▶ _WORK ITEM_
Write out part of the recovery account word for word, starting at "When I came" and stopping after "an eye patch.".

▶ _SUPPLIED PASSAGE_
_ _ _ _
When I came around, although this took some time, and there wasn’t a Eureka moment, I couldn’t really do anything: I couldn’t speak, couldn’t swallow, had to ingest pureed food and thickened water (which I loathed), couldn’t move – even to pick up something which had dropped, or to put another blanket over me. I was always cold, and I threw up, spontaneously. I couldn’t sit up, either: after my shower each morning, I was supposed to sit in a chair for a while. I learnt after a while to ask the nurse to leave the call button and blankets within reach. I would try to “sit up” for an hour, before collapsing back into bed in some discomfort. I grew tired of doing the quite easy Dom Post crossword. I had bad double vision. This became easier to manage after a nurse brought me an eye patch.
Things could only get better from here. But there was enormous distress. Nobody understood what had happened to me, much less me. Counselling? Forget about it. Your entire life has just changed. You’re still alive! Life can be very difficult. One of the difficulties is that no one knows how long recovery will take, or to what extent one will recover. I learnt, after some time, that medical people don’t know how you feel: they can say you have “balance issues”, or chronic fatigue, or some extent of double vision, but everything varies, and many things aren’t visible, for example, the sometimes constant nausea, the weariness, being too tired to speak or read, the fact that one’s mind is racing, much of the time, while my body, sadly, says No!
I miss feeling grounded, as I used to, no matter how tired I was. My head feels “weird” much of the time. I have described three aspects of this: my head feels like a balloon on a string, my body feels like a ship at sea, and then there’s the vertigo, which generally occurs if I roll over in bed or look or reach up, or down. I also feel like one of those balls with things rattling around, randomly, insde them.
When Chris Cuomo says that this disease “messes with your head”, I can understand what he means, but he wasn’t hospitalised with breathing problems. I see staff rejoicing and clapping when a Covid 19 patient leaves a hospital, but for this fortunate person, the journey is just beginning. I remember when I saw a documentary about the Boston Marathon bombings, and the dreadful injuries caused there, that some “victims” accepted what had happened to them far better than others, who have ongoing grief and pain, and regret for the lives they used to lead. I realised then that I, too, had PTSD. Panic attacks, delirium and depression are commonly suffered, too.
I understand, and sympathise, with the pain some are enduring. While you are glad to be alive, it is hard to adjust to a new normality, especially when normal expectations are not met. Most people’s financial situation becomes much worse during such a crisis. Others don’t necessarily recognise what you’ve been through, and how hard it can be to adjust. Everyone wants you to be as you were before! And, of course, you do, too, more than anything! But there is hidden trauma, that no one else really understands.
Well, it’s been good to write about that. What strange things come to mind, during this strange and interesting time. It is good that nothing much is required of me, at this time. I am still enjoying the “Stalingrad” book. That, too, seems very prescient, seeing as the Russian people lived through a time of great crisis.
What music is special today? More Chopin, I think – his Piano Concerto No.2.
_ _ _ _
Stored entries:
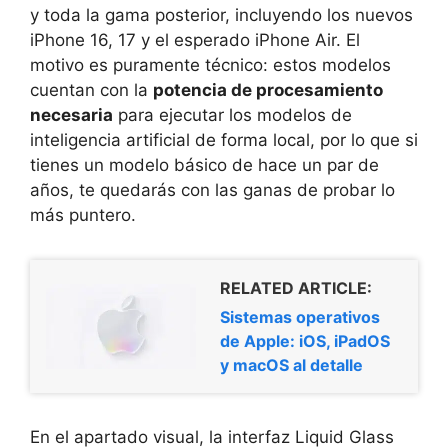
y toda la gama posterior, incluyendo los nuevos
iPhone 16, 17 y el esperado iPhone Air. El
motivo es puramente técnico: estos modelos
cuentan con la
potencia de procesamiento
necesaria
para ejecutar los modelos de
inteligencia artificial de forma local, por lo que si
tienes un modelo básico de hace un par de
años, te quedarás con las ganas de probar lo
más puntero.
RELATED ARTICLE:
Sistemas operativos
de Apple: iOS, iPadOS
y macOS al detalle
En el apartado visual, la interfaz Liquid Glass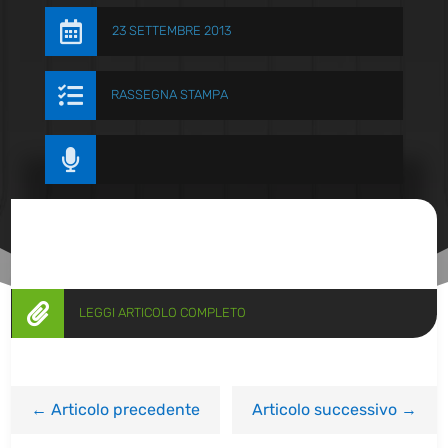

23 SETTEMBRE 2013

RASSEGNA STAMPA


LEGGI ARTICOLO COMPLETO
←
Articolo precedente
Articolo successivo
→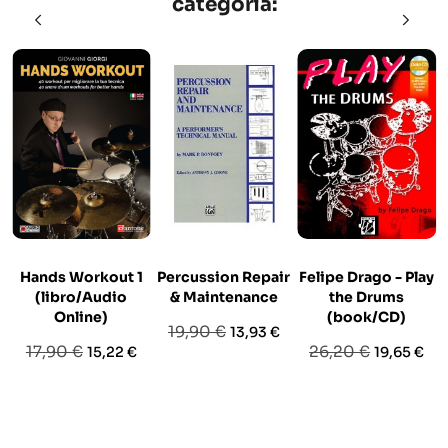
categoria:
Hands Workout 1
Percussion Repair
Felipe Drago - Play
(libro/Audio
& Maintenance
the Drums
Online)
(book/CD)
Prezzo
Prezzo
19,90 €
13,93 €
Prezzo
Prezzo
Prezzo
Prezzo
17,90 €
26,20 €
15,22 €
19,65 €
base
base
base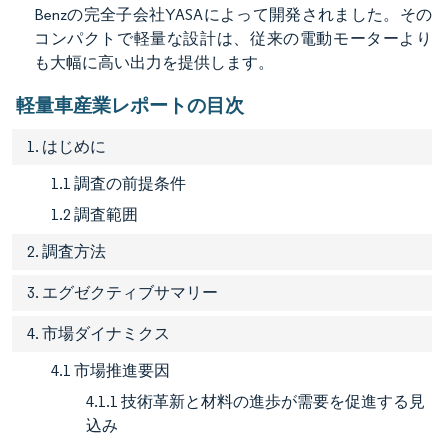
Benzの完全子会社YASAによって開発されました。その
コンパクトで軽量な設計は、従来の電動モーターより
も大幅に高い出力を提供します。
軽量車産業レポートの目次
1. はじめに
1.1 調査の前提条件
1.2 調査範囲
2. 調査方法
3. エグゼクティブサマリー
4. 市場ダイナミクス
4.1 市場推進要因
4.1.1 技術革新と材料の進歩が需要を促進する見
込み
_ _ _ _
▶ _EXERCISE SOLUTION_
When I came around, although this took some time, and there wasn’t a Eureka moment, I couldn’t really do anything: I couldn’t speak, couldn’t swallow, had to ingest pureed food and thickened water (which I loathed), couldn’t move – even to pick up something which had dropped, or to put another blanket over me. I was always cold, and I threw up, spontaneously. I couldn’t sit up, either: after my shower each morning, I was supposed to sit in a chair for a while. I learnt after a while to ask the nurse to leave the call button and blankets within reach. I would try to “sit up” for an hour, before collapsing back into bed in some discomfort. I grew tired of doing the quite easy Dom Post crossword. I had bad double vision. This became easier to manage after a nurse brought me an eye patch.